Published online Oct 19, 2019. doi: 10.5498/wjp.v9.i6.83
Peer-review started: April 12, 2019
First decision: June 6, 2019
Revised: July 3, 2019
Accepted: August 21, 2019
Article in press: August 21, 2019
Published online: October 19, 2019
Processing time: 190 Days and 6.9 Hours
Dissociation, which is defined as the failure to associate consciousness, memory, identity, emotion, perception, body representation, motor control, and behavior into an integrated whole, has long been assumed to be generated by trauma. If dissociation is a product of trauma exposure, then dissociation would be a major mental health outcome observed in studies of disaster survivors. Although some studies have examined dissociation in disasters, no systematic literature reviews have been conducted to date on the topic.
To systematically evaluate the literature on the association between disaster and dissociation to determine the prevalence and incidence of dissociation after exposure to disaster and further examine their relationship.
EMBASE, Medline, and PsychINFO were searched from inception to January 1, 2019 to identify studies examining dissociative disorders or symptoms related to a disaster in adult or child disaster survivors and disaster responders. Studies of military conflicts and war, articles not in English, and those with samples of 30 or more participants were excluded. Search terms used were “disaster*” and dissociation (“dissociat*,” “multiple personality,” “fugue,” “psychogenic amnesia,” “derealization,” and “depersonalization”). Reference lists of identified articles were scrutinized to identify studies for additional articles.
The final number of articles in the review was 53, including 36 articles with samples of adults aged 18 and above, 5 of children/adolescents under age 18, and 12 of disaster workers. Included articles studied several types of disasters that occurred between 1989 and 2017, more than one-third (38%) from the United States. Only two studies had a primary aim to investigate dissociation in relation to disaster and none reported data on dissociative disorders. All of the studies used self-report symptom scales; none used structured interviews providing full diagnostic assessment of dissociative disorders or other psychopathology. Several studies mixed exposed and unexposed samples or did not differentiate outcomes between exposure groups. Studies examining associations between dissociation and disaster exposure have been inconclusive. The majority (75%) of the studies compared dissociation with posttraumatic stress, with inconsistent findings. Dissociation was found to be associated with a wide range of other psychiatric disorders, symptoms, and negative emotional, cognitive, and functional states.
The studies reviewed had serious methodological limitations including problems with measurement of psychopathology, sampling, and generation of unwarranted conclusions, precluding conclusions that dissociation is an established outcome of disaster.

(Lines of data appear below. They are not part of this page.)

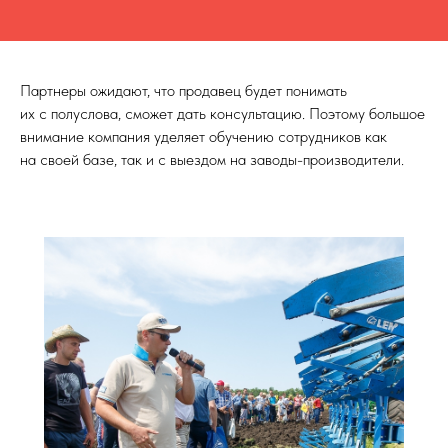
Партнеры ожидают, что продавец будет понимать
их с полуслова, сможет дать консультацию. Поэтому большое
внимание компания уделяет обучению сотрудников как
на своей базе, так и с выездом на заводы-производители.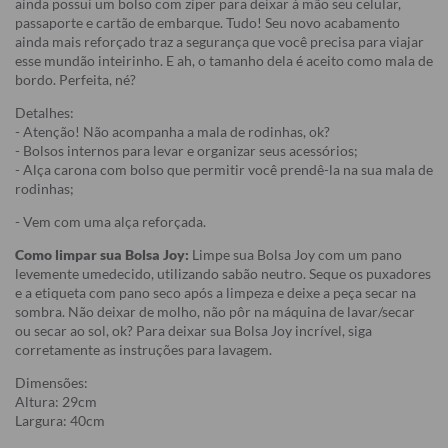
ainda possui um bolso com zíper para deixar à mão seu celular,
passaporte e cartão de embarque. Tudo! Seu novo acabamento
ainda mais reforçado traz a segurança que você precisa para viajar
esse mundão inteirinho. E ah, o tamanho dela é aceito como mala de
bordo. Perfeita, né?
Detalhes:
- Atenção! Não acompanha a mala de rodinhas, ok?
- Bolsos internos para levar e organizar seus acessórios;
- Alça carona com bolso que permitir você prendê-la na sua mala de
rodinhas;
- Vem com uma alça reforçada.
Como limpar sua Bolsa Joy:
Limpe sua Bolsa Joy com um pano
levemente umedecido, utilizando sabão neutro. Seque os puxadores
e a etiqueta com pano seco após a limpeza e deixe a peça secar na
sombra. Não deixar de molho, não pôr na máquina de lavar/secar
ou secar ao sol, ok? Para deixar sua Bolsa Joy incrível, siga
corretamente as instruções para lavagem.
Dimensões:
Altura: 29cm
Largura: 40cm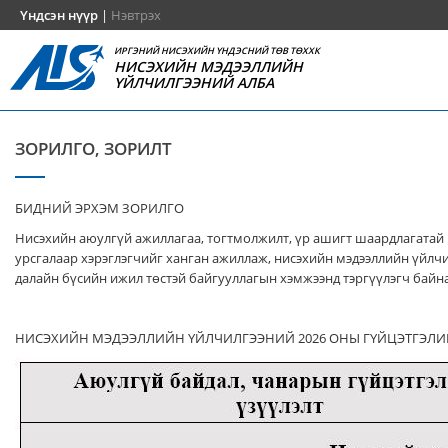
Үндсэн нүүр
|
Нэвтрэх
ИРГЭНИЙ НИСЭХИЙН ҮНДЭСНИЙ ТӨВ ТӨХХК
НИСЭХИЙН МЭДЭЭЛЛИЙН
ҮЙЛЧИЛГЭЭНИЙ АЛБА
ЗОРИЛГО, ЗОРИЛТ
БИДНИЙ ЭРХЭМ ЗОРИЛГО
Нисэхийн аюулгүй ажиллагаа, тогтмолжилт, үр ашигт шаардлагатай
урсгалаар хэрэглэгчийг ханган ажиллаж, нисэхийн мэдээллийн үйлч
далайн бүсийн ижил төстэй байгууллагын хэмжээнд тэргүүлэгч байна
НИСЭХИЙН МЭДЭЭЛЛИЙН ҮЙЛЧИЛГЭЭНИЙ 2026 ОНЫ ГҮЙЦЭТГЭЛИ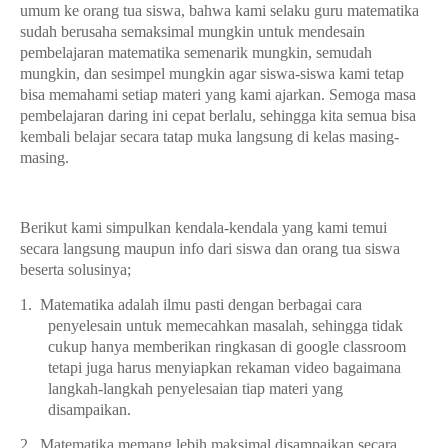
umum ke orang tua siswa, bahwa kami selaku guru matematika
sudah berusaha semaksimal mungkin untuk mendesain
pembelajaran matematika semenarik mungkin, semudah
mungkin, dan sesimpel mungkin agar siswa-siswa kami tetap
bisa memahami setiap materi yang kami ajarkan. Semoga masa
pembelajaran daring ini cepat berlalu, sehingga kita semua bisa
kembali belajar secara tatap muka langsung di kelas masing-
masing.
Berikut kami simpulkan kendala-kendala yang kami temui
secara langsung maupun info dari siswa dan orang tua siswa
beserta solusinya
;
1.
Matematika adalah ilmu pasti dengan berbagai cara
penyelesain untuk memecahkan masalah, sehingga tidak
cukup hanya memberikan ringkasan di google classroom
tetapi juga harus menyiapkan rekaman video bagaimana
langkah-langkah penyelesaian tiap materi yang
disampaikan.
2.
Matematika memang lebih maksimal disampaikan secara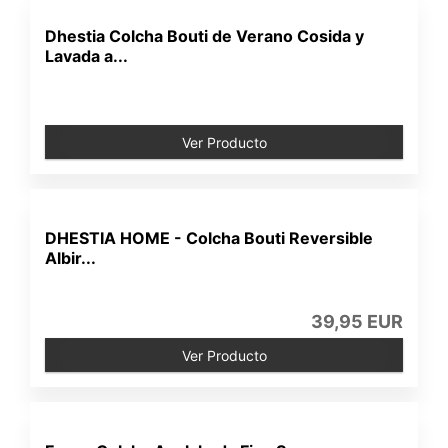
Dhestia Colcha Bouti de Verano Cosida y
Lavada a...
Ver Producto
DHESTIA HOME - Colcha Bouti Reversible
Albir...
39,95 EUR
Ver Producto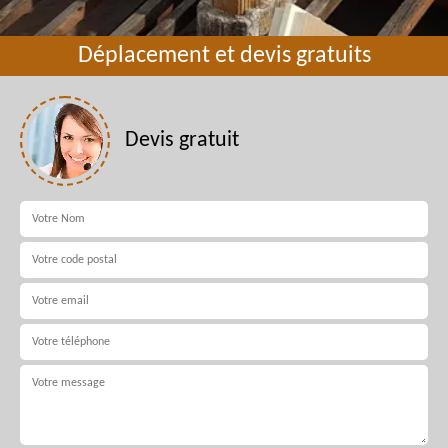
Déplacement et devis gratuits
Devis gratuit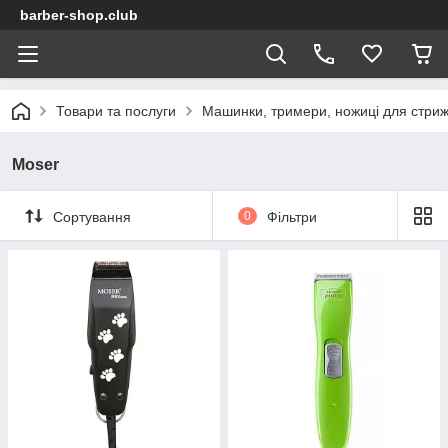
barber-shop.club
Товари та послуги
Машинки, тримери, ножиці для стриж
Moser
Сортування
0
Фільтри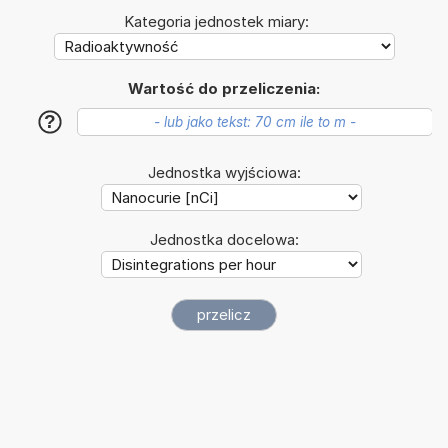
Kategoria jednostek miary:
Wartość do przeliczenia:
?
Jednostka wyjściowa:
Jednostka docelowa: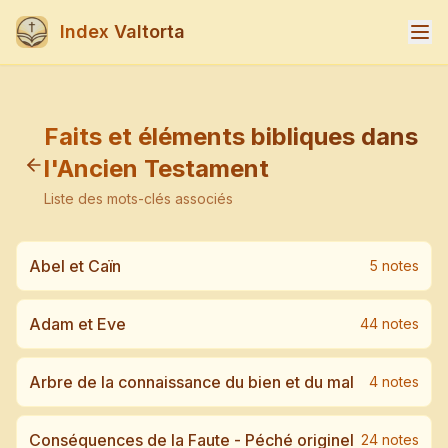
Index Valtorta
Faits et éléments bibliques dans
l'Ancien Testament
Liste des mots-clés associés
Abel et Caïn
5
note
s
Adam et Eve
44
note
s
Arbre de la connaissance du bien et du mal
4
note
s
Conséquences de la Faute - Péché originel
24
note
s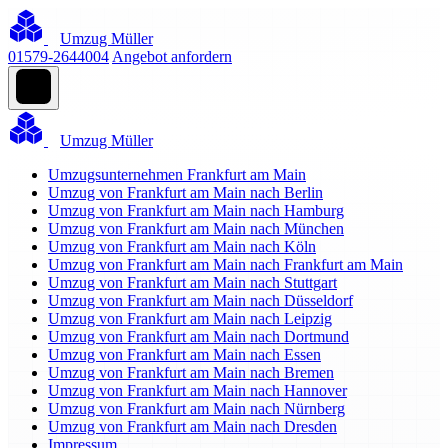
Umzug Müller
01579-2644004
Angebot anfordern
Umzug Müller
Umzugsunternehmen Frankfurt am Main
Umzug von Frankfurt am Main nach Berlin
Umzug von Frankfurt am Main nach Hamburg
Umzug von Frankfurt am Main nach München
Umzug von Frankfurt am Main nach Köln
Umzug von Frankfurt am Main nach Frankfurt am Main
Umzug von Frankfurt am Main nach Stuttgart
Umzug von Frankfurt am Main nach Düsseldorf
Umzug von Frankfurt am Main nach Leipzig
Umzug von Frankfurt am Main nach Dortmund
Umzug von Frankfurt am Main nach Essen
Umzug von Frankfurt am Main nach Bremen
Umzug von Frankfurt am Main nach Hannover
Umzug von Frankfurt am Main nach Nürnberg
Umzug von Frankfurt am Main nach Dresden
Impressum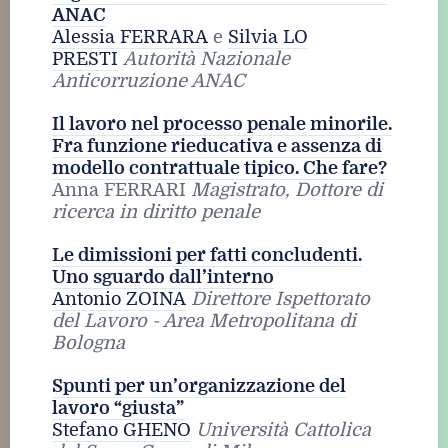
ANAC
Alessia FERRARA
e
Silvia LO
PRESTI
Autorità Nazionale
Anticorruzione ANAC
Il lavoro nel processo penale minorile.
Fra funzione rieducativa e assenza di
modello contrattuale tipico. Che fare?
Anna FERRARI
Magistrato, Dottore di
ricerca in diritto penale
Le dimissioni per fatti concludenti.
Uno sguardo dall’interno
Antonio ZOINA
Direttore Ispettorato
del Lavoro - Area Metropolitana di
Bologna
Spunti per un’organizzazione del
lavoro “giusta
”
Stefano GHENO
Università Cattolica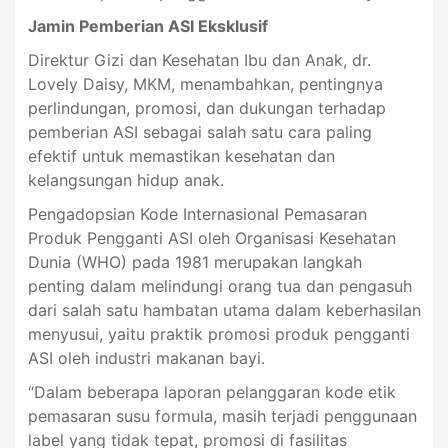
Jamin Pemberian ASI Eksklusif
Direktur Gizi dan Kesehatan Ibu dan Anak, dr.
Lovely Daisy, MKM, menambahkan, pentingnya
perlindungan, promosi, dan dukungan terhadap
pemberian ASI sebagai salah satu cara paling
efektif untuk memastikan kesehatan dan
kelangsungan hidup anak.
Pengadopsian Kode Internasional Pemasaran
Produk Pengganti ASI oleh Organisasi Kesehatan
Dunia (WHO) pada 1981 merupakan langkah
penting dalam melindungi orang tua dan pengasuh
dari salah satu hambatan utama dalam keberhasilan
menyusui, yaitu praktik promosi produk pengganti
ASI oleh industri makanan bayi.
“Dalam beberapa laporan pelanggaran kode etik
pemasaran susu formula, masih terjadi penggunaan
label yang tidak tepat, promosi di fasilitas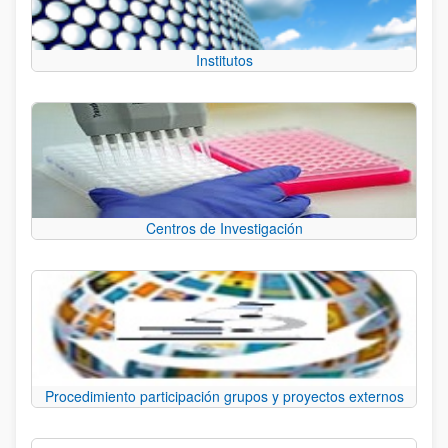
Institutos
Centros de Investigación
Procedimiento participación grupos y proyectos externos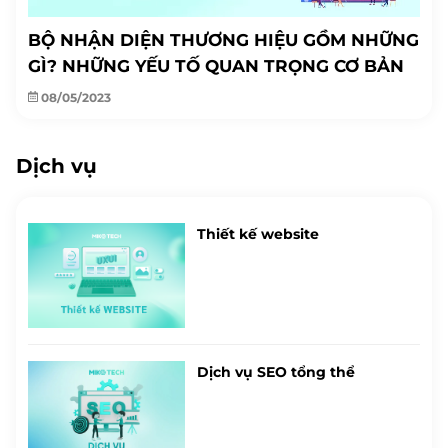
BỘ NHẬN DIỆN THƯƠNG HIỆU GỒM NHỮNG
GÌ? NHỮNG YẾU TỐ QUAN TRỌNG CƠ BẢN
08/05/2023
Dịch vụ
Thiết kế website
Dịch vụ SEO tổng thể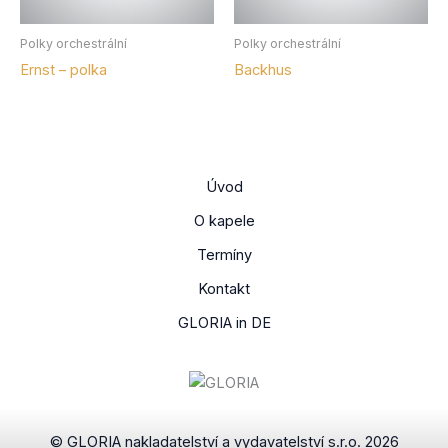
Polky orchestrální
Polky orchestrální
Ernst – polka
Backhus
Úvod
O kapele
Termíny
Kontakt
GLORIA in DE
© GLORIA nakladatelství a vydavatelství s.r.o. 2026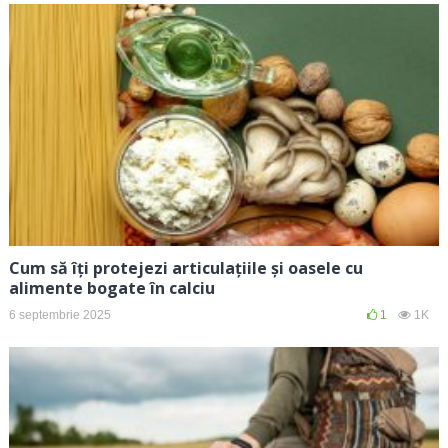
Cum să îți protejezi articulațiile și oasele cu
alimente bogate în calciu
6 septembrie 2025
1
1K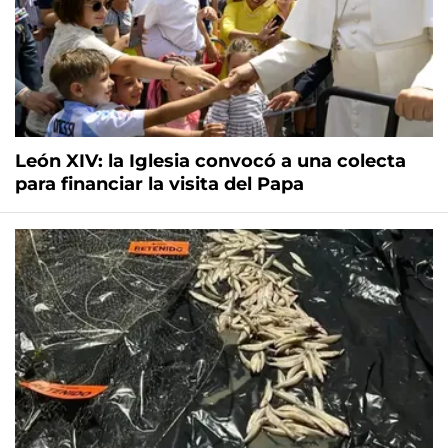
León XIV: la Iglesia convocó a una colecta
para financiar la visita del Papa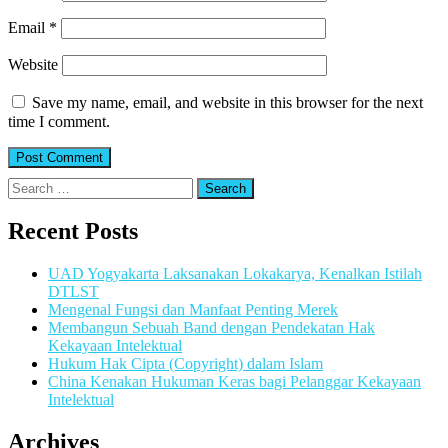
Email
*
Website
Save my name, email, and website in this browser for the next
time I comment.
Search
for:
Recent Posts
UAD Yogyakarta Laksanakan Lokakarya, Kenalkan Istilah
DTLST
Mengenal Fungsi dan Manfaat Penting Merek
Membangun Sebuah Band dengan Pendekatan Hak
Kekayaan Intelektual
Hukum Hak Cipta (Copyright) dalam Islam
China Kenakan Hukuman Keras bagi Pelanggar Kekayaan
Intelektual
Archives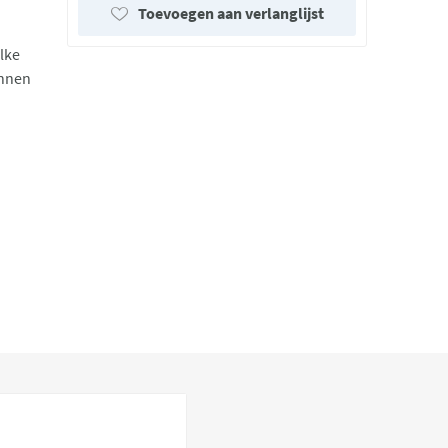
Toevoegen aan verlanglijst
lke
unnen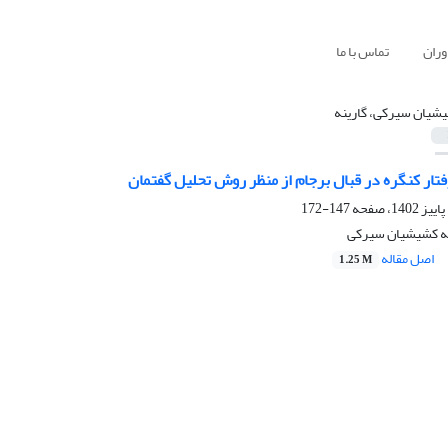
وران
تماس با ما
شیان سیرکی، گارینه
فتار کنگره در قبال برجام از منظر روش تحلیل گفتمان
147-172
نه کشیشیان سیرکی
اصل مقاله
1.25 M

Core tip: Almost all existing studies of dissociation in relation to disaster have not focused specifically on this purpose but rather on the relationship of dissociation to other disaster outcomes. Instead of dissociative disorders, broadly defined dissociative phenomena have been examined in disaster survivors. The literature uniformly contains unsurmountable methodological limitations such as reliance on nondiagnostic dissociation measures, lack of temporal specificity to postdisaster time frames, and problems with disaster exposure issues pertaining to sampling, measurement, and analysis. It cannot be concluded from the research that dissociation is an established outcome of disasters.